1946 hatte sie ihre neue Heimat in Rendsburg gefunden. Endlich konnte sie ihren Mann heiraten. Er war bereits zum Zeitpunkt ihres Kennenlernens Architekt und arbeitete vor und während des Krieges bei Fa. Beggerow in Rostock, später als "BauPi"-Soldat, also Baupionier unter anderem in den Kasernen Berlin-Karlshorst, Schleswig und Rendsburg (Eiderkaserne und Stellungsbaustab der Lornsenschule). Lieselotte kam Ende 1945 aus Husum nach Rendsburg, und vermutlich war der letzte Aufenthalt von Will H. ausschlaggebend für die endgültige Niederlassung in Rendsburg. 1950 baute Will gemeinsam mit zwei Familien ein Dreifamilienhaus im Rendsburger Ortsteil Hoheluft. 1951 bezogen Lieselotte und Will das zunächst noch als "Palazzo Fiasco" bezeichnete Haus.

Von 1947 an erhielt Lieselotte S. als "Wiedergutmachung" vom Kreissonderausschuss Rendsburg nach Absprache mit der Jüdischen Wohlfahrt Kiel "Lebensmittelkarten für Schwerarbeiter", eine "vorzugsweise Zustellung einer Zweizimmerwohnung" sowie - später - Steuerermäßigung.

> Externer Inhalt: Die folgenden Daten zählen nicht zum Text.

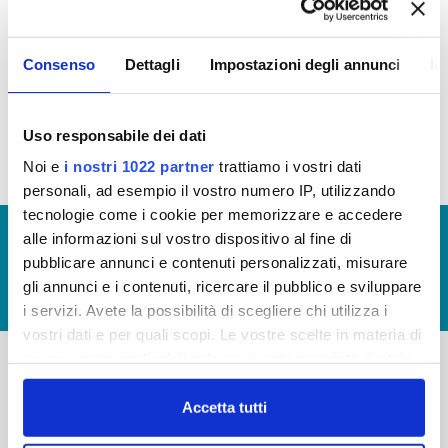
In questa sezione puoi trovare il
programma degli
Consenso
Dettagli
Impostazioni degli annunci
In
interventi di Publiacqua 2020 - 2024
(visualizza
documentazione) e il
programma degli interventi
2024-2029
(visualizza documentazione)
Uso responsabile dei dati
Noi e
i nostri 1022 partner
trattiamo i vostri dati
personali, ad esempio il vostro numero IP, utilizzando
tecnologie come i cookie per memorizzare e accedere
© Copyright 2017 - 2026
GLOSSARIO
alle informazioni sul vostro dispositivo al fine di
pubblicare annunci e contenuti personalizzati, misurare
GIUDICA IL SERVIZIO
gli annunci e i contenuti, ricercare il pubblico e sviluppare
LAVORA CON NOI
i servizi. Avete la possibilità di scegliere chi utilizza i
vostri dati e per quali scopi. Le vostre scelte in materia di
privacy sono applicabili solo su questa proprietà digitale
in cui avete effettuato le vostre scelte. È possibile
-
-
modificare o revocare il proprio consenso in qualsiasi
Accetta tutti
Publiacqua S.p.A
momento dalla Dichiarazione sui cookie o facendo clic
FAQ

Damit war sie als "rassepolitisch Verfolgte" anerkannt. Wie sehr sie darunter gelitten hatte, bezeugen ihre Zeilen an die britische Militärregierung vom 21.1.1947:

"Ich selbst entzog mich den damaligen allgemeinen Judenverfolgungen durch ständigen Wechsel meines Wohnortes. 12 Jahre lang befand ich mich sozusagen auf der Flucht und in ewiger zermürbender Furcht vor Verfolgung und Verhaftung. Eine Heirat mit meinem Verlobten war 10 Jahre lang unmöglich. Ich konnte weder eine Familie noch ein Heim haben. Auch beruflich war ich schwer geschädigt, da ich nie eine meinen Kenntnissen und meiner Ausbildung entsprechende Stellung annehmen konnte, sondern auf Gelegenheitsarbeit, wo nicht nach Papieren gefragt wurde, angewiesen war. Dadurch dass das oft auch nicht möglich war, ging es mir finanziell manchmal sehr schlecht.
Durch diese schrecklichen persönlichen Erlebnisse sind meine Nerven völlig verbraucht und meine Gesundheit schwer geschädigt."

Lieselottes Mann starb 1978, sie folgte ihm sechs Jahre später. In der Nachbarschaft waren ihre Erfahrungen als Jüdin im Dritten Reich weitgehend unbekannt.